### DATA PROVIDED
○ ○ ○ ○

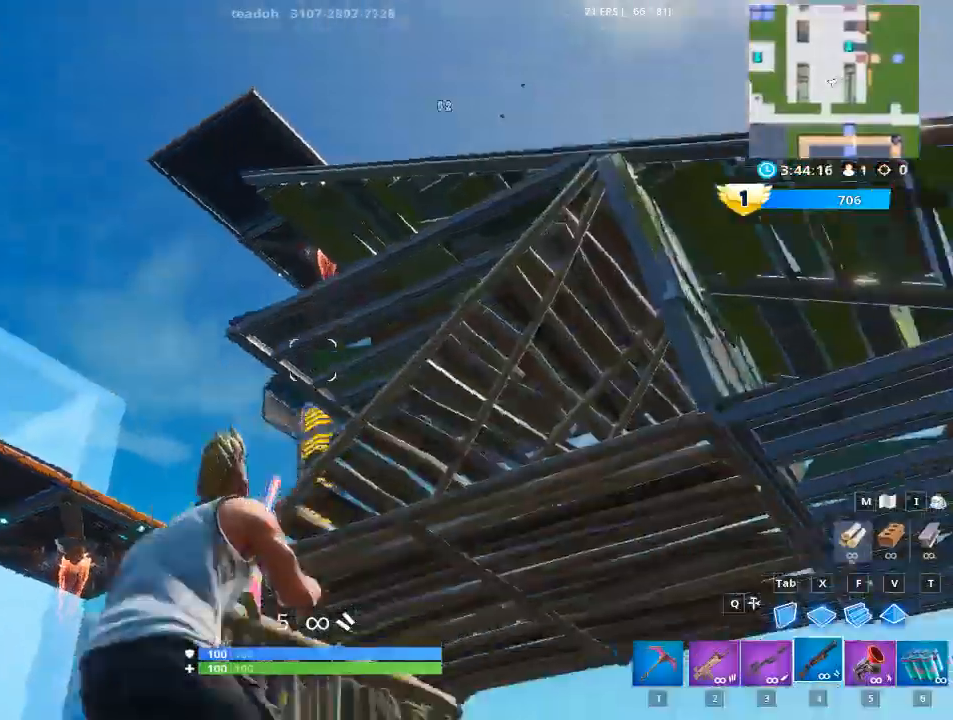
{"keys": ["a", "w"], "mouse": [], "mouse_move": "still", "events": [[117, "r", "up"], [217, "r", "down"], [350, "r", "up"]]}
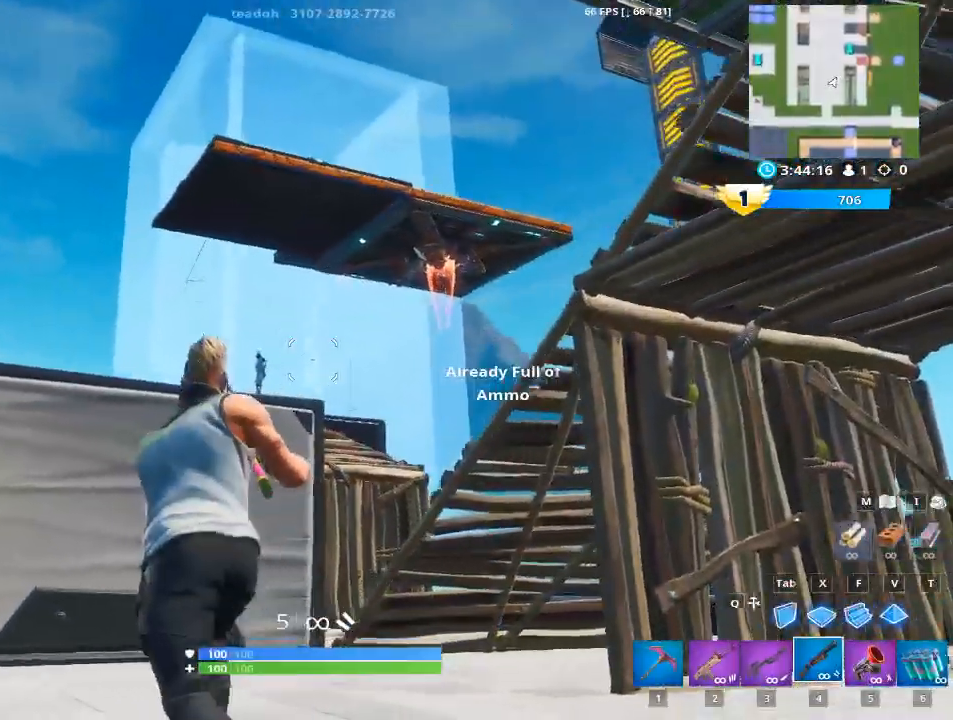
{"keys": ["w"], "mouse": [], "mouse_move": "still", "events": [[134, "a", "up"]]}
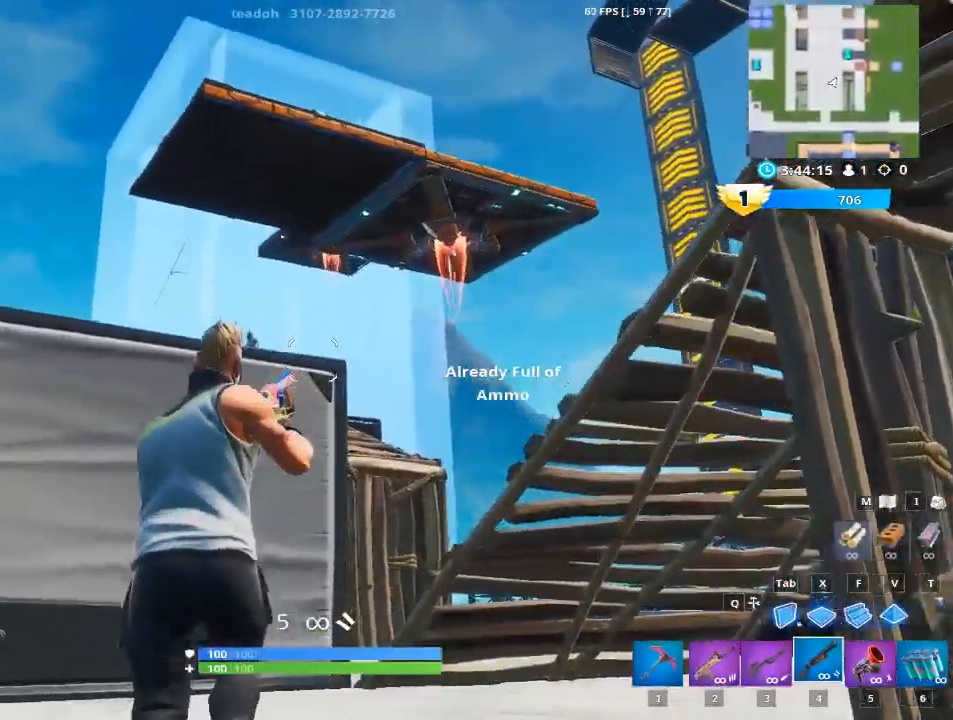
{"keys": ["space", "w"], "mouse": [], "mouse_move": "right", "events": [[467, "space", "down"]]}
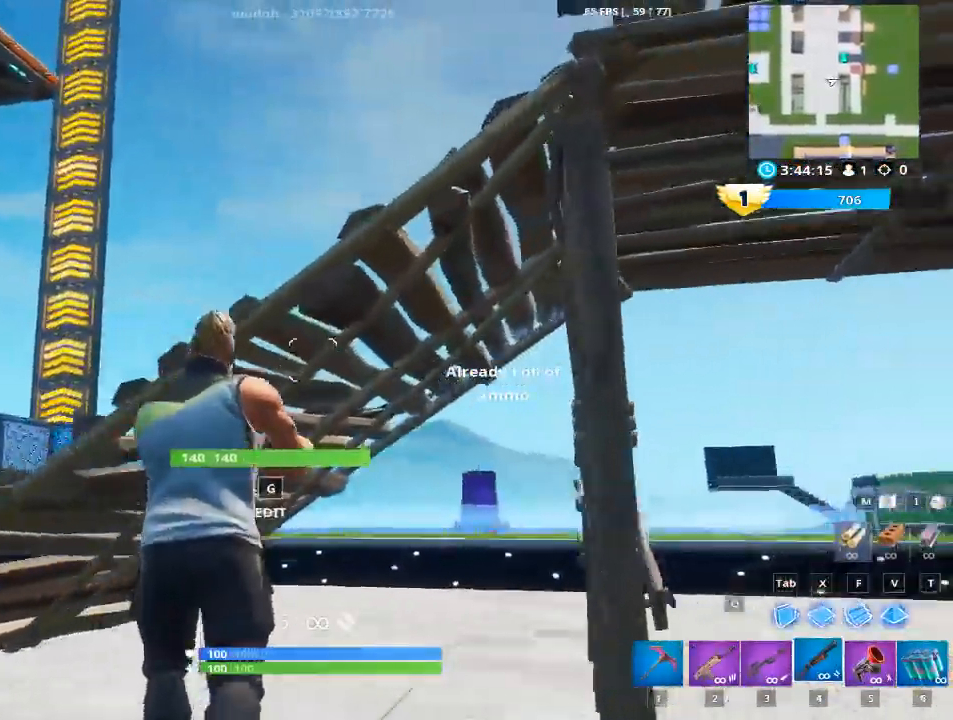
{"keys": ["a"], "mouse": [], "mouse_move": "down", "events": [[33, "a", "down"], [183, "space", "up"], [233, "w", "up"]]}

○ ○ ○ ○

### TASK DIRECTIONS
A verbatim copy of the data, free of pictures, is the expected answer.

### REPLY
{"keys": ["a", "w"], "mouse": [], "mouse_move": "still", "events": [[117, "r", "up"], [217, "r", "down"], [350, "r", "up"]]}
{"keys": ["w"], "mouse": [], "mouse_move": "still", "events": [[134, "a", "up"]]}
{"keys": ["space", "w"], "mouse": [], "mouse_move": "right", "events": [[467, "space", "down"]]}
{"keys": ["a"], "mouse": [], "mouse_move": "down", "events": [[33, "a", "down"], [183, "space", "up"], [233, "w", "up"]]}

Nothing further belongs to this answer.